What should I do with my notebook? Write! You get to decide what goes in your notebook. Be observant and look for things that inspire, fascinate, or puzzle you. Do you have stories rumbling around in your head that you want to write down? Explore these questions and ideas in your notebook.
“Writing Small” Jot down details you notice or hear. Start to train yourself to notice details around you-use all your senses. Try to start using more explicit and descriptive words and use fewer vague or general words.
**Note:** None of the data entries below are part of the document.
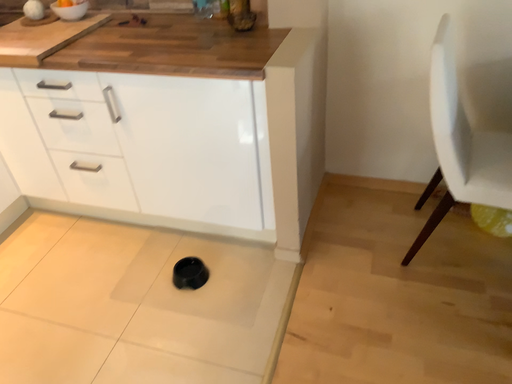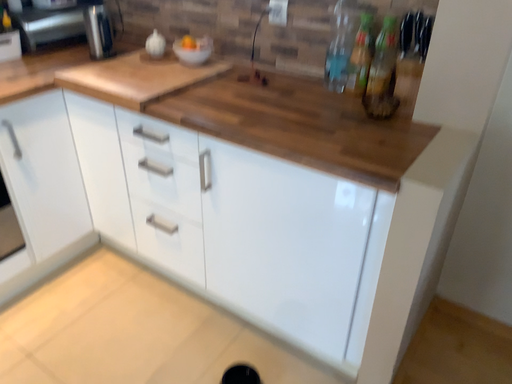
Question: Which way did the camera rotate in the video?

Choices:
 (A) rotated downward
 (B) rotated upward

Answer: (B)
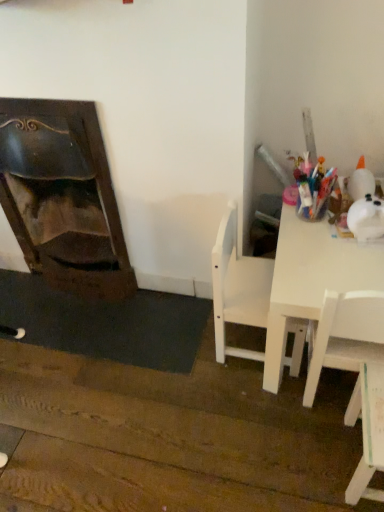
You are a GUI agent. You are given a task and a screenshot of the screen. Output one action in this format:
    pyautogui.click(x=<x>, y=<y>)
    Task: Click on the free spot below white matte chair at lower right, positioned as the 2th chair in left-to-right order (from a real-world perspective)
    The height and width of the screenshot is (512, 384).
    Given the screenshot: What is the action you would take?
    pyautogui.click(x=352, y=459)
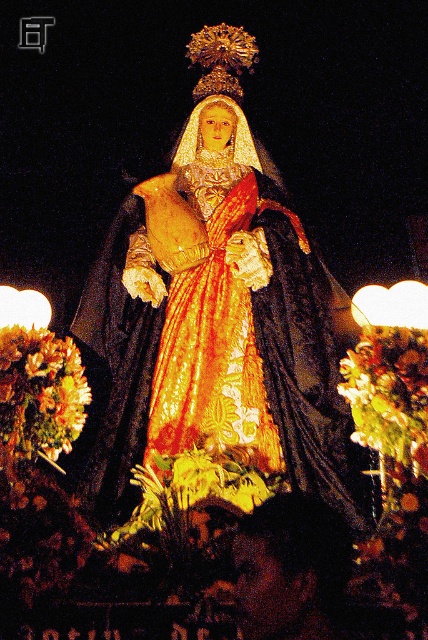
You are a photographer standing at the base of a large statue. You want to take a photo of the gold sequined dress at center. Given that your camera has a maximum focus range of 100 meters, will you be able to capture the dress clearly?

The gold sequined dress at center is 96.86 meters away from the camera. Since the camera can focus up to 100 meters, it is within the maximum range, so yes, the dress can be captured clearly.

You are an art conservator examining the statue. You need to clean both the gold sequined dress at center and the shiny dark hair at lower center. Which object should you start with if you want to clean the one closer to you first?

You should start with the gold sequined dress at center because it is closer to you than the shiny dark hair at lower center.

You are an art conservator examining the statue. You notice two elements on the statue, the shiny dark hair at lower center and the golden textured wreath at lower left. Which of these elements is positioned lower on the statue?

The shiny dark hair at lower center is positioned lower on the statue than the golden textured wreath at lower left according to the description.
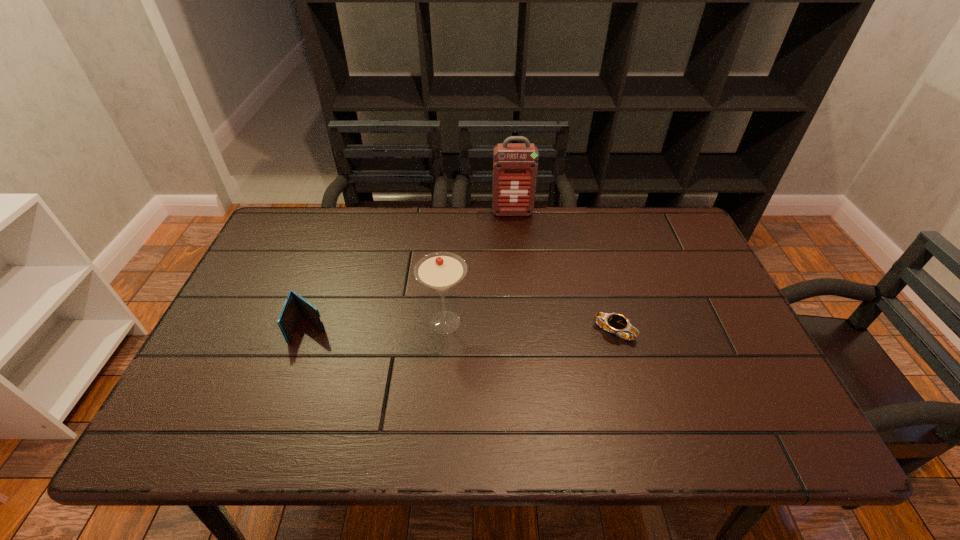
Point out which object is positioned as the second nearest to the shortest object. Please provide its 2D coordinates. Your answer should be formatted as a tuple, i.e. [(x, y)], where the tuple contains the x and y coordinates of a point satisfying the conditions above.

[(515, 166)]

Locate an element on the screen. This screenshot has width=960, height=540. vacant area that satisfies the following two spatial constraints: 1. on the exterior surface of the wallet; 2. on the right side of the shortest object is located at coordinates (309, 332).

The image size is (960, 540). What are the coordinates of `vacant region that satisfies the following two spatial constraints: 1. on the exterior surface of the second shortest object; 2. on the right side of the shortest object` in the screenshot? It's located at (309, 332).

Locate an element on the screen. This screenshot has width=960, height=540. vacant region that satisfies the following two spatial constraints: 1. on the front-facing side of the rightmost object; 2. on the right side of the first-aid kit is located at coordinates (523, 332).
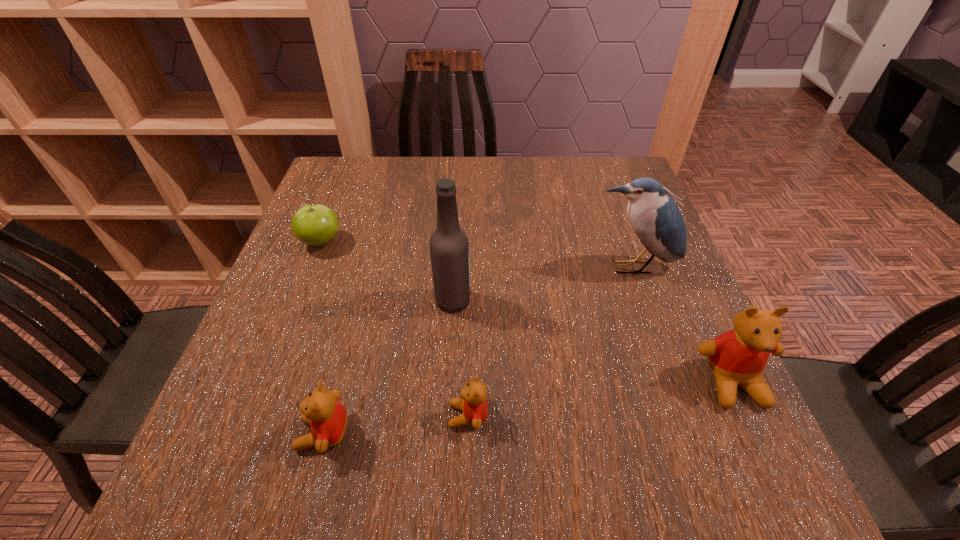
The width and height of the screenshot is (960, 540). Find the location of `the leftmost teddy bear`. the leftmost teddy bear is located at coordinates (327, 417).

Identify the location of the second object from left to right. (327, 417).

In order to click on the shortest object in this screenshot , I will do `click(473, 404)`.

Locate an element on the screen. the second teddy bear from right to left is located at coordinates (473, 404).

Identify the location of the tallest teddy bear. (738, 357).

The image size is (960, 540). What are the coordinates of `the fourth shortest object` in the screenshot? It's located at (738, 357).

Identify the location of the second tallest object. (654, 216).

Locate an element on the screen. This screenshot has width=960, height=540. beer bottle is located at coordinates (449, 246).

Where is `the tallest object`? the tallest object is located at coordinates (449, 246).

You are a GUI agent. You are given a task and a screenshot of the screen. Output one action in this format:
    pyautogui.click(x=<x>, y=<y>)
    Task: Click on the leftmost object
    
    Given the screenshot: What is the action you would take?
    pyautogui.click(x=316, y=225)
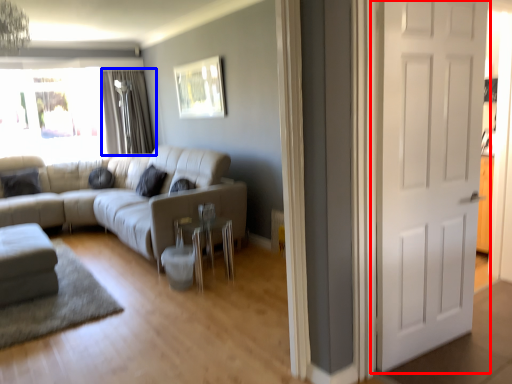
Question: Which object is further to the camera taking this photo, door (highlighted by a red box) or curtain (highlighted by a blue box)?

Choices:
 (A) door
 (B) curtain

Answer: (B)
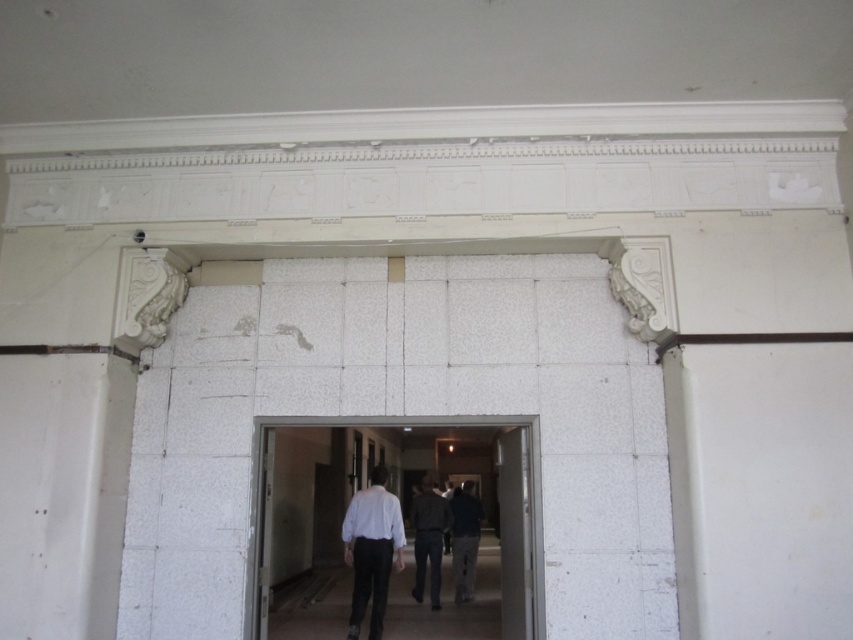
The image size is (853, 640). What do you see at coordinates (393, 426) in the screenshot? I see `white textured door at center` at bounding box center [393, 426].

Does point (538, 584) come farther from viewer compared to point (352, 532)?

No, (538, 584) is in front of (352, 532).

In order to click on white textured door at center in this screenshot , I will do `click(393, 426)`.

Which is behind, point (416, 534) or point (453, 522)?

The point (453, 522) is behind.

In order to click on dark gray fabric jacket at center in this screenshot , I will do `click(428, 538)`.

Which is more to the left, white matte shirt at center or dark gray fabric jacket at center?

Positioned to the left is white matte shirt at center.

Is white matte shirt at center to the right of dark gray fabric jacket at center from the viewer's perspective?

No, white matte shirt at center is not to the right of dark gray fabric jacket at center.

Is point (363, 611) positioned after point (433, 582)?

No, it is not.

Locate an element on the screen. This screenshot has height=640, width=853. white matte shirt at center is located at coordinates (370, 548).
“Seed Ideas” Use your notebook to write down ideas that may later “sprout” into a final piece of writing. When you think of something you might want to write about, jot it down. At some point you may want to go back to that idea, and work with it or combine it with another idea. Be patient-don’t expect your ideas to grow too fast! Give them time!
“Mind Pictures” Start to train yourself to use your senses to help you picture your world. Use all five senses like a camera and capture the images you see around you. Be honest, open, and thorough in your descriptions.
“Dreams” You can get into the habit of writing down your dreams before you forget them.
“Snatches of Talk” Writers are interested in what people say, how they say it, why they say what they do, what words they hear, how they are pronounced or mispronounced. Notebooks can be filled with dialogue. Train yourself to be an observant listener.
“Lists” Some writers like to keep lists of favorite books, movies, or other writing projects. Keep a special part of your notebook for your favorite words or phrases, unusual words, new words, or interesting words.
“Memories” Some people say that memories are the more important to a writer than anything else. Explore your own memories and your feelings connected to them. Think about not only what happened but also how it affected you then, and how it affects you now.
“Scrapbook” A picture, a newspaper article, or a copy of someone else’s writing might inspire you to write. You can use your notebooks to collect important things from your life that you might want to write about.
“Rereading: Digging out the Crystals” Re-read your notebook and look for the intriguing, interesting, and original pieces. What ideas keep coming back over and over in your notebook? Look for those sprouts that may become flowers!
Notebook Checklist -taken from The Writing Workshop by Katie Ray. Keep your notebook with you at all times. Date every entry. Do not skip pages. All drawings should have writing with them. Number the pages. Write daily. Vary your topics. Care for your notebook. Make sure there is evidence of what you’re learning in your notebook.